His ministers rarely concede that the government should have done anything differently, even though Britain’s soaring death toll puts it on a par with the worst-hit countries in Europe. They deflect questions about why they have tested so few people, or why hospital workers still do not have enough masks.
“We must stick to the plan, and we must continue to be guided by the science,” said Dominic Raab, the foreign secretary, on April 9, while refusing to give details about either. Mr. Johnson has deputized Mr. Raab to take over his duties temporarily, but the understudy has little of his boss’s charisma.
When the questions get uncomfortable, the politicians dodge and weave. On April 10, a reporter asked the health secretary, Matt Hancock, how many health workers had died during the outbreak.
“I think this is a question for you, Ruth,” Mr. Hancock said, tossing it to Ruth May, the nation’s chief nursing officer, who said it would be inappropriate to get into numbers.
Things were a bit looser when Mr. Johnson was at the podium. Early in the crisis, he often appeared with the chief medical officer, Chris Whitty, and the chief scientific adviser, Patrick Vallance. The news media nicknamed the trio “Boris and the boffins” — British slang for science mavens.
On March 3, Mr. Johnson told reporters, who were then still seated in the room, that he had visited patients in a hospital. “I shook hands with everybody, you’ll be pleased to know,” he said, turning to Dr. Vallance for validation.
“Wash your hands,” he replied, with a regretful shake of his head that was reminiscent of how Anthony S. Fauci, head of the National Institute of Allergy and Infectious Diseases, sometimes reacts to Mr. Trump.
Mr.

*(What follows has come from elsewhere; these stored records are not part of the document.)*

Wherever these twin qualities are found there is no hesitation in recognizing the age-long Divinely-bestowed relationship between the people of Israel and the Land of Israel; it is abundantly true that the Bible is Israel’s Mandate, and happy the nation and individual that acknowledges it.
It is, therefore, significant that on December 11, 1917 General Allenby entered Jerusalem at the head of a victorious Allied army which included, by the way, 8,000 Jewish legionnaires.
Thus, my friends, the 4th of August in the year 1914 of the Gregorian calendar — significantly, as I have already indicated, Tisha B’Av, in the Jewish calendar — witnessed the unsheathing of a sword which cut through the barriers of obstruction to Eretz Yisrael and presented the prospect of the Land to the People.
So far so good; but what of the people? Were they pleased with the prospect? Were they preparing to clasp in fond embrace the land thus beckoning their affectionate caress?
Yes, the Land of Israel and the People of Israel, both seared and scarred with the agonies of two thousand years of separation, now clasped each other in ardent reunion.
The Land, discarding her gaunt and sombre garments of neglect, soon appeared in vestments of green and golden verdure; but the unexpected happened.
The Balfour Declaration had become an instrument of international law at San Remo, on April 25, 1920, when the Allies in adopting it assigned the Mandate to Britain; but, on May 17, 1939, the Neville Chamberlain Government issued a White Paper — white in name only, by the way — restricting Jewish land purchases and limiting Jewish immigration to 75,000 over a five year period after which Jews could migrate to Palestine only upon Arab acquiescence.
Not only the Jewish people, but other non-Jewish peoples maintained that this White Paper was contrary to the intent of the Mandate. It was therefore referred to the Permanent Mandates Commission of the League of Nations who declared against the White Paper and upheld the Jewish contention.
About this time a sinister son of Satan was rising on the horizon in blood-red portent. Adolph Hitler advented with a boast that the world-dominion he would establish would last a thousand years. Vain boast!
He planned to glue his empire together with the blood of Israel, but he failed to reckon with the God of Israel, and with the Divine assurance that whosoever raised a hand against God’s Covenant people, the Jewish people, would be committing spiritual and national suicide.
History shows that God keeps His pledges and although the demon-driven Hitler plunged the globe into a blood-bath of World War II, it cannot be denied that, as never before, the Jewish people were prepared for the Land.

Johnson’s absence has made the briefings less riveting but perhaps more informative, because it encourages reporters to direct questions to the scientists. Some communications analysts said the lack of focus on a single person was a good thing — and one that should be emulated by Mr. Trump.

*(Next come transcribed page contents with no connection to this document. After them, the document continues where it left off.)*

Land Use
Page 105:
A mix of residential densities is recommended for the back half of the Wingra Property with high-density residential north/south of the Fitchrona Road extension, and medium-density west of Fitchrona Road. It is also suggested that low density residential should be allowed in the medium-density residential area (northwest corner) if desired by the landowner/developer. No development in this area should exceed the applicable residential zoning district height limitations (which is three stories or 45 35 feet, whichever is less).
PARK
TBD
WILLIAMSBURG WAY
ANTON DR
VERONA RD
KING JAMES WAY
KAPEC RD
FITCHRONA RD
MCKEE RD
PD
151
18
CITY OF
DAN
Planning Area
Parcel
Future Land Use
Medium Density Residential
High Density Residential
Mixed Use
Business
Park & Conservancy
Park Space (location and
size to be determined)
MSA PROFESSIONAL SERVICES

“The president and the prime minister are catnip for a very frisky press corps,” said Ari Fleischer, who was press secretary to former President George W. Bush. “Without them,” he said, “you’d get different experts and different questions.”
He said Mr. Trump should appear only three times a week, and there are signs the president may take his advice.

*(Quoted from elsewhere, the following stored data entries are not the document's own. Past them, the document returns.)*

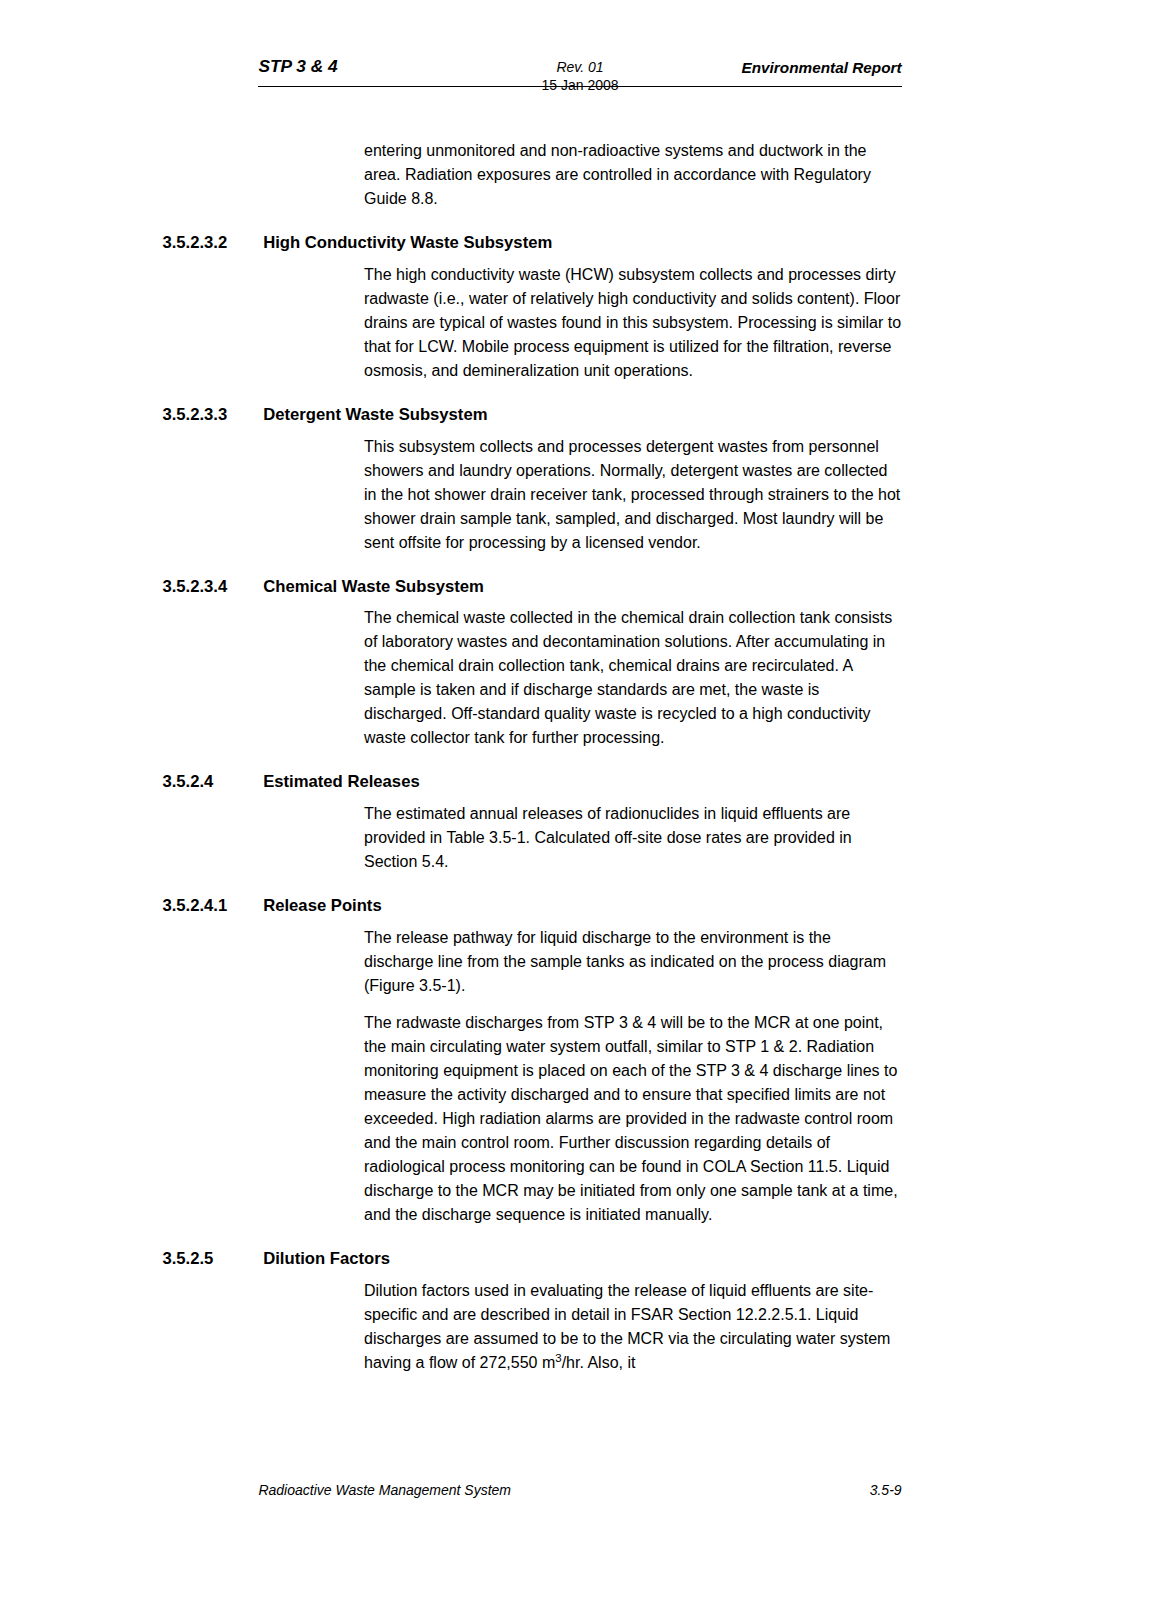Rev. 01
15 Jan 2008
STP 3 & 4
Environmental Report
entering unmonitored and non-radioactive systems and ductwork in the area. Radiation exposures are controlled in accordance with Regulatory Guide 8.8.
3.5.2.3.2 High Conductivity Waste Subsystem
The high conductivity waste (HCW) subsystem collects and processes dirty radwaste (i.e., water of relatively high conductivity and solids content). Floor drains are typical of wastes found in this subsystem. Processing is similar to that for LCW. Mobile process equipment is utilized for the filtration, reverse osmosis, and demineralization unit operations.
3.5.2.3.3 Detergent Waste Subsystem
This subsystem collects and processes detergent wastes from personnel showers and laundry operations. Normally, detergent wastes are collected in the hot shower drain receiver tank, processed through strainers to the hot shower drain sample tank, sampled, and discharged. Most laundry will be sent offsite for processing by a licensed vendor.
3.5.2.3.4 Chemical Waste Subsystem
The chemical waste collected in the chemical drain collection tank consists of laboratory wastes and decontamination solutions. After accumulating in the chemical drain collection tank, chemical drains are recirculated. A sample is taken and if discharge standards are met, the waste is discharged. Off-standard quality waste is recycled to a high conductivity waste collector tank for further processing.
3.5.2.4 Estimated Releases
The estimated annual releases of radionuclides in liquid effluents are provided in Table 3.5-1. Calculated off-site dose rates are provided in Section 5.4.
3.5.2.4.1 Release Points
The release pathway for liquid discharge to the environment is the discharge line from the sample tanks as indicated on the process diagram (Figure 3.5-1).
The radwaste discharges from STP 3 & 4 will be to the MCR at one point, the main circulating water system outfall, similar to STP 1 & 2. Radiation monitoring equipment is placed on each of the STP 3 & 4 discharge lines to measure the activity discharged and to ensure that specified limits are not exceeded. High radiation alarms are provided in the radwaste control room and the main control room. Further discussion regarding details of radiological process monitoring can be found in COLA Section 11.5. Liquid discharge to the MCR may be initiated from only one sample tank at a time, and the discharge sequence is initiated manually.
3.5.2.5 Dilution Factors
Dilution factors used in evaluating the release of liquid effluents are site-specific and are described in detail in FSAR Section 12.2.2.5.1. Liquid discharges are assumed to be to the MCR via the circulating water system having a flow of 272,550 m3/hr. Also, it
Radioactive Waste Management System
3.5-9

But while Mr. Trump and Mr. Johnson are often compared, they are very different, not least in their communications style. Under Mr. Johnson, Downing Street has hammered a single message, centered on Britain’s National Health Service and emblazoned on the lecterns in the briefing room: “Stay Home. Protect the N.H.S. Save Lives.”
Under Mr. Trump, the White House message shifts daily, depending on the whims of the man delivering it.
“These are not sessions that provide clarity,” said Martha Joynt Kumar, an expert on White House communications. “There is more obfuscation than clarity.”
When Mr. Trump’s name comes up, British officials tread gingerly.
On Friday, Jenny Harries, who is a deputy to Dr. Whitty, the chief medical officer, was asked about the president’s reference to disinfectants. “I wouldn’t have a specific message to Donald Trump,” Dr. Harries said with a smile. “I’d have a specific message to anybody who suggested they should be injecting anything into their bodies.”
That message was: Don’t do it.
With moments like that, Downing Street’s briefings remain popular. They draw between 8 million and 9 million viewers on weekdays, well above the usual audience for BBC’s news shows, according to Enders Analysis, a media research firm in London.
“The U.K. conferences are a genuine attempt to brief the nation, even if the poor quality of politicians and journalistic questioning means they don’t always succeed as well as they should,” said Andrew Neil, a prominent BBC host.
“At least the intent is there,” he said. “The White House equivalents are largely platforms for a show-pony president.”